Shortly after their debut album dropped in the fall of 2013, San Fermin set out for a seemingly never ending season of touring, but the payoff was tremendous. The eight-piece troupe ravaged every audience who came out to see them with their gorgeous intensity and unrivaled stage chemistry. Anyone who has listened to their debut in earnest knows that the band’s centerpiece is cinema, as the scenes unfold between two main characters caught up in a lovers’ feud. Their high energy live show gave the story flesh and bone and absorbed the audience into the theatrics.

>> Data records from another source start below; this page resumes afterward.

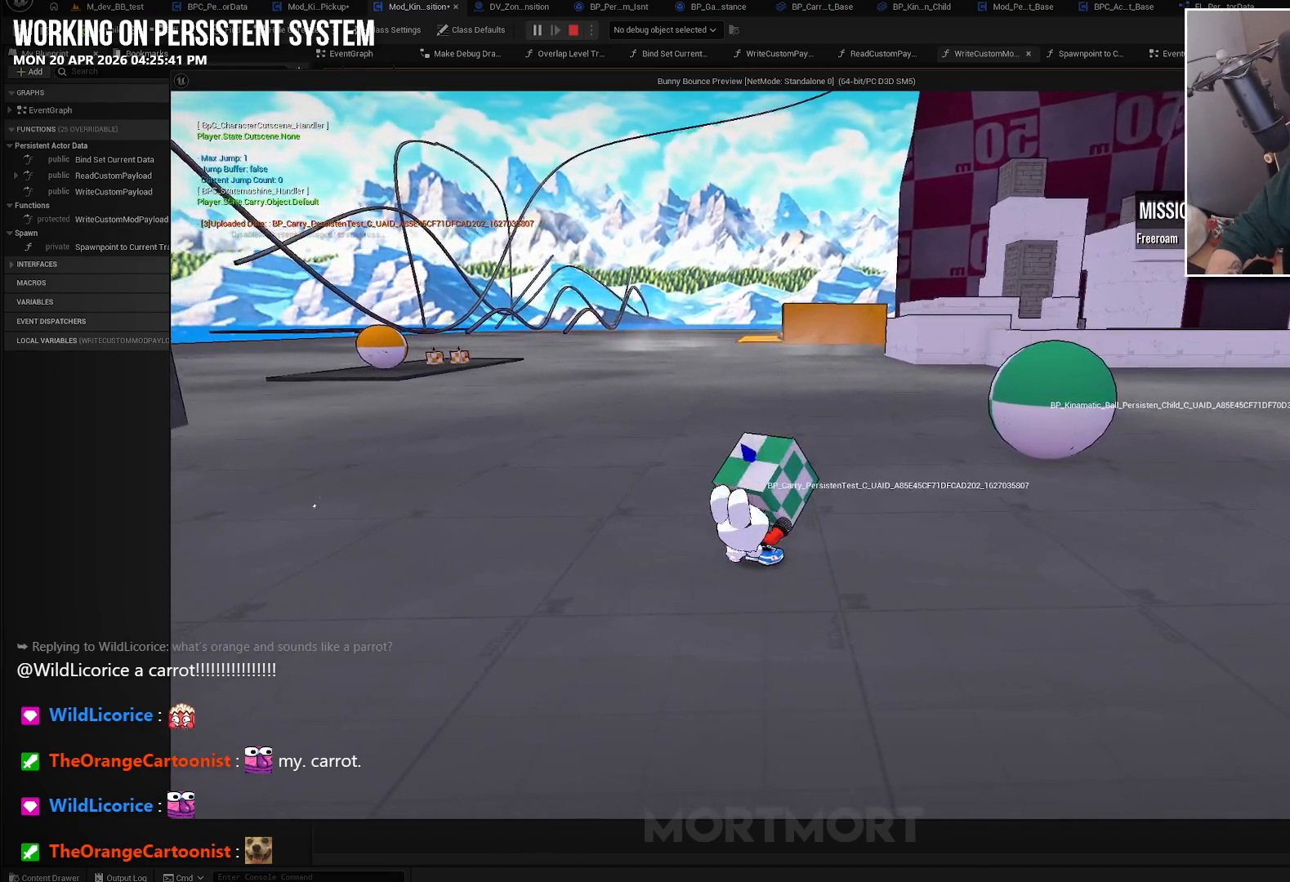
{"buttons": [], "left_stick": "up", "right_stick": "left", "events": [[83, "left_stick", "up"]]}
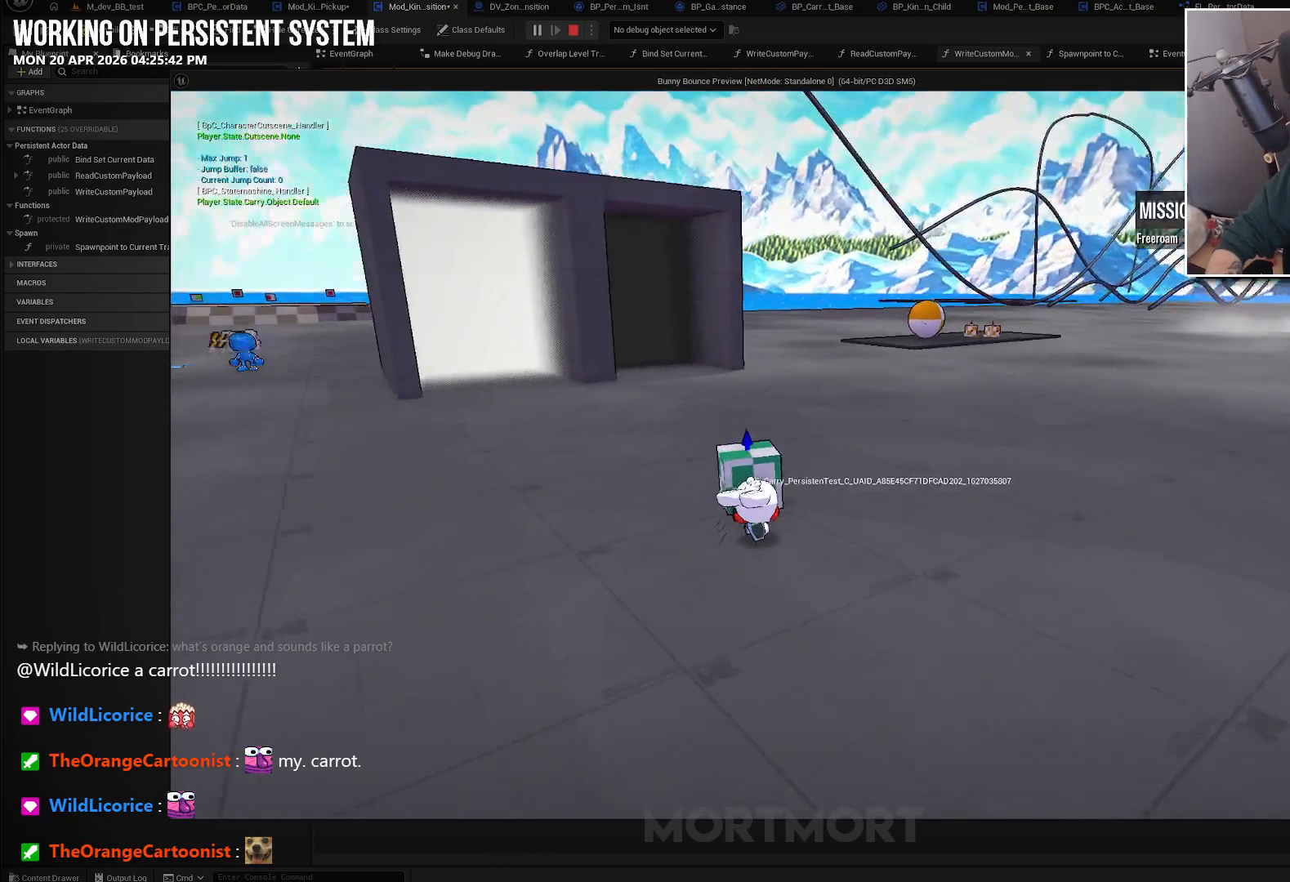
{"buttons": [], "left_stick": "up", "right_stick": "center", "events": [[233, "right_stick", "center"]]}
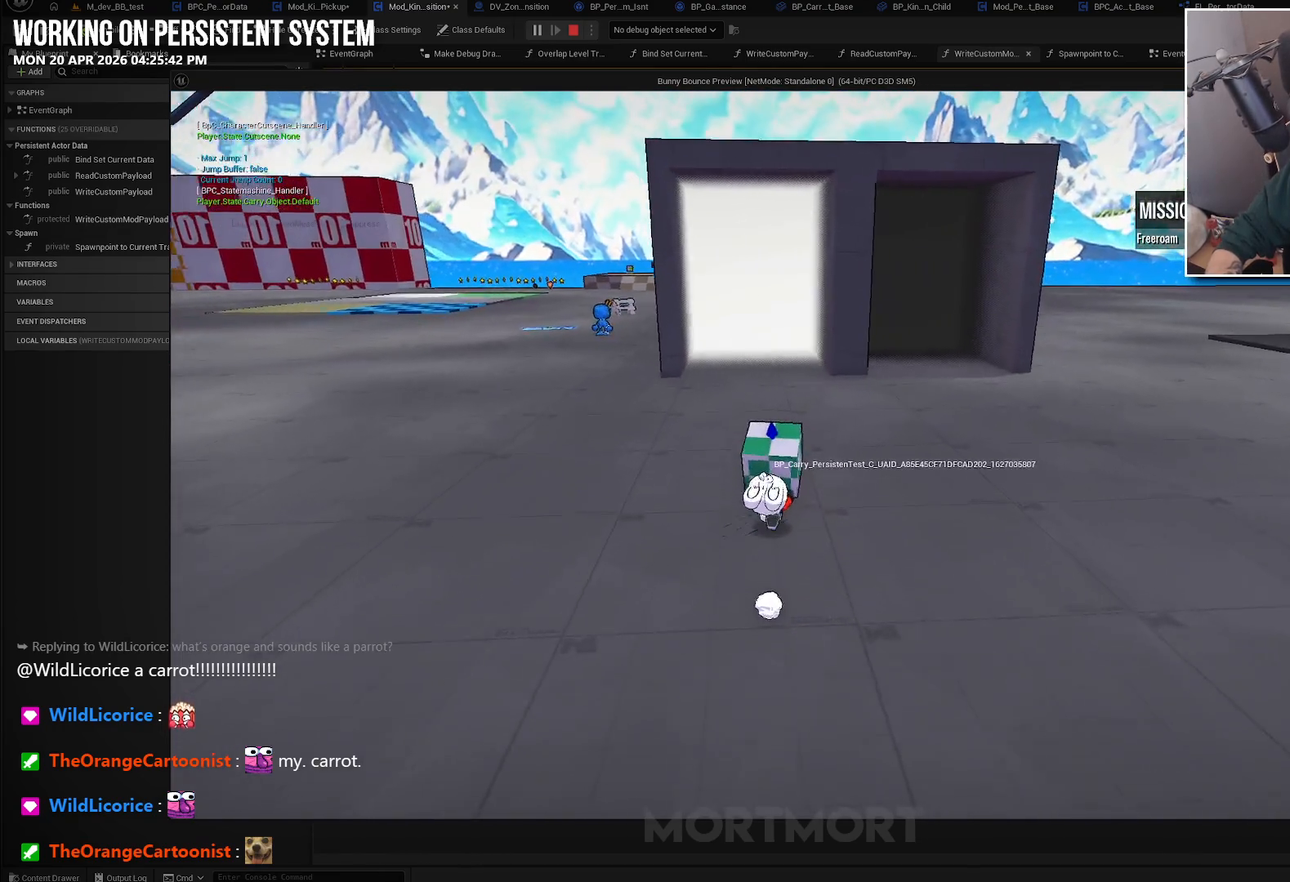
{"buttons": [], "left_stick": "up", "right_stick": "center", "events": []}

Yesterday San Fermin released a new track from their upcoming sophomore record out next spring. Still featuring back-and-forths between characters, where the debut romance material was youthful and sentimental, “Parasite” emanates from somewhere much, much darker. “These little hands are parasites/Get in there and hang on tight/Take what they can take and leave you bleeding,” sings Charlene Kaye, sweetly, diabolically. Then the baritone reply from Allen Tate a few lines later, “Your little hands are paradise/Give them here and hang on tight/This body’s been trying to find a reason.” It’s still yearning, but a sinister sort that quickly morphs into frenzied horns embedded with beautiful but manic violin runs.
San Fermin’s mastermind composer and songwriter, Ellis Ludwig-Leone, told NPR he “was looking for a sound that was a little darker and maybe a little more manic.” Well, he has achieved that in “Parasite”, and we can hardly wait ’til April 21 rolls around and brings us Jackrabbit. Listen to the beautifully deranged “Parasite” from San Fermin above.